Zoltan Dienes played an important role in changing how mathematics was taught and learned in the twentieth century. As a representative of the maverick position in the philosophy of mathematics he drew many consequences in the field of education of the insight that mathematics is a human activity. He was faithful to his principles and considered doing mathematics and implementing his methods in order to change educational practice more important than spelling out the rich resources behind his theoretical insights and principles. It remains for us to reconstruct the historical origin of his methods but more importantly to reconstruct and revitalize them in everyday praxis. The reconstruction of the communication theoretic legacy of his mother in the context of mathematical education may sheed new light to the way we think about “knowledge transfer” and may contribute to the implementation of her son’s play-, and joyful attitude to communicating with children. The reconstruction requires separate studies dealing with different aspects of the mathematical, philosophical, artistic, en educational factors that played a role in the “magic” that the two Dienes, mother and son, was able to achive in teaching as such. The present paper was only able to sketch the map that we should fill in with details.

Understanding is only a necessary condition of reconstruction. Reconstruction means construction in a different situation with the intention of preserving the “constructive” content and meaning of the legacy of our precursors. Being able to recreate what Dienes principles imply in practice, requires more than understanding his tricks: it calls for doing the magic!

# Directive 1
Print everything in the passage on Zoltan Dienes from "Understanding is only" down to "doing the magic!".
# Directive 2
List every word or phrase that the passage on Zoltan Dienes puts inside quotation marks.

# Recorded data
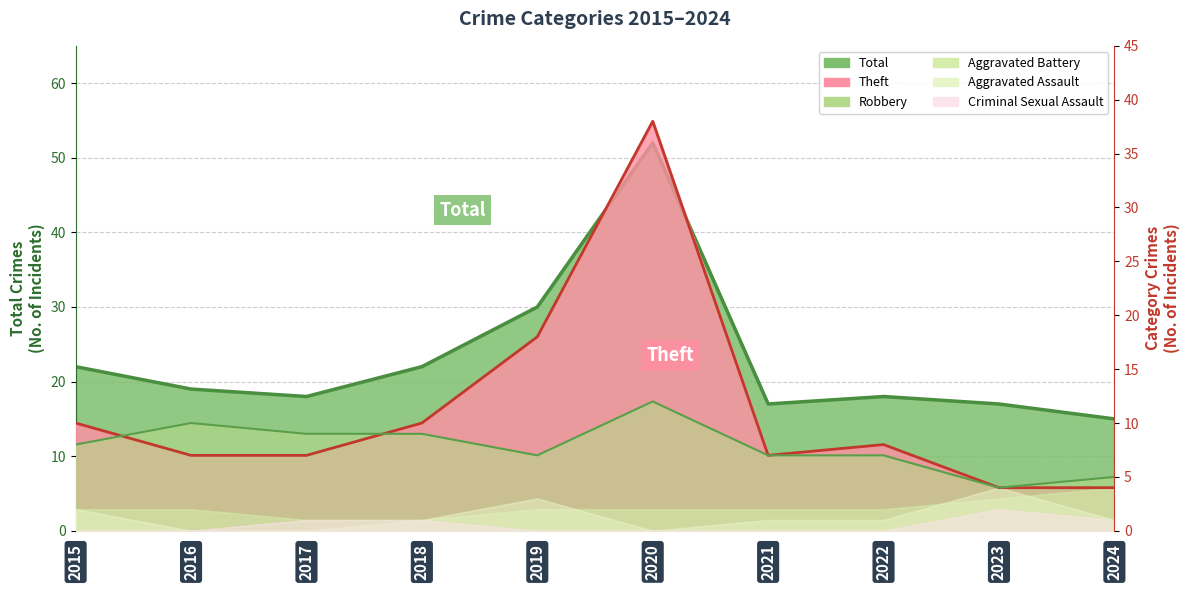

Which series has the largest total across all categories?

Total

# Response box 1
Understanding is only a necessary condition of reconstruction. Reconstruction means construction in a different situation with the intention of preserving the “constructive” content and meaning of the legacy of our precursors. Being able to recreate what Dienes principles imply in practice, requires more than understanding his tricks: it calls for doing the magic!

# Response box 2
knowledge transfer
magic
constructive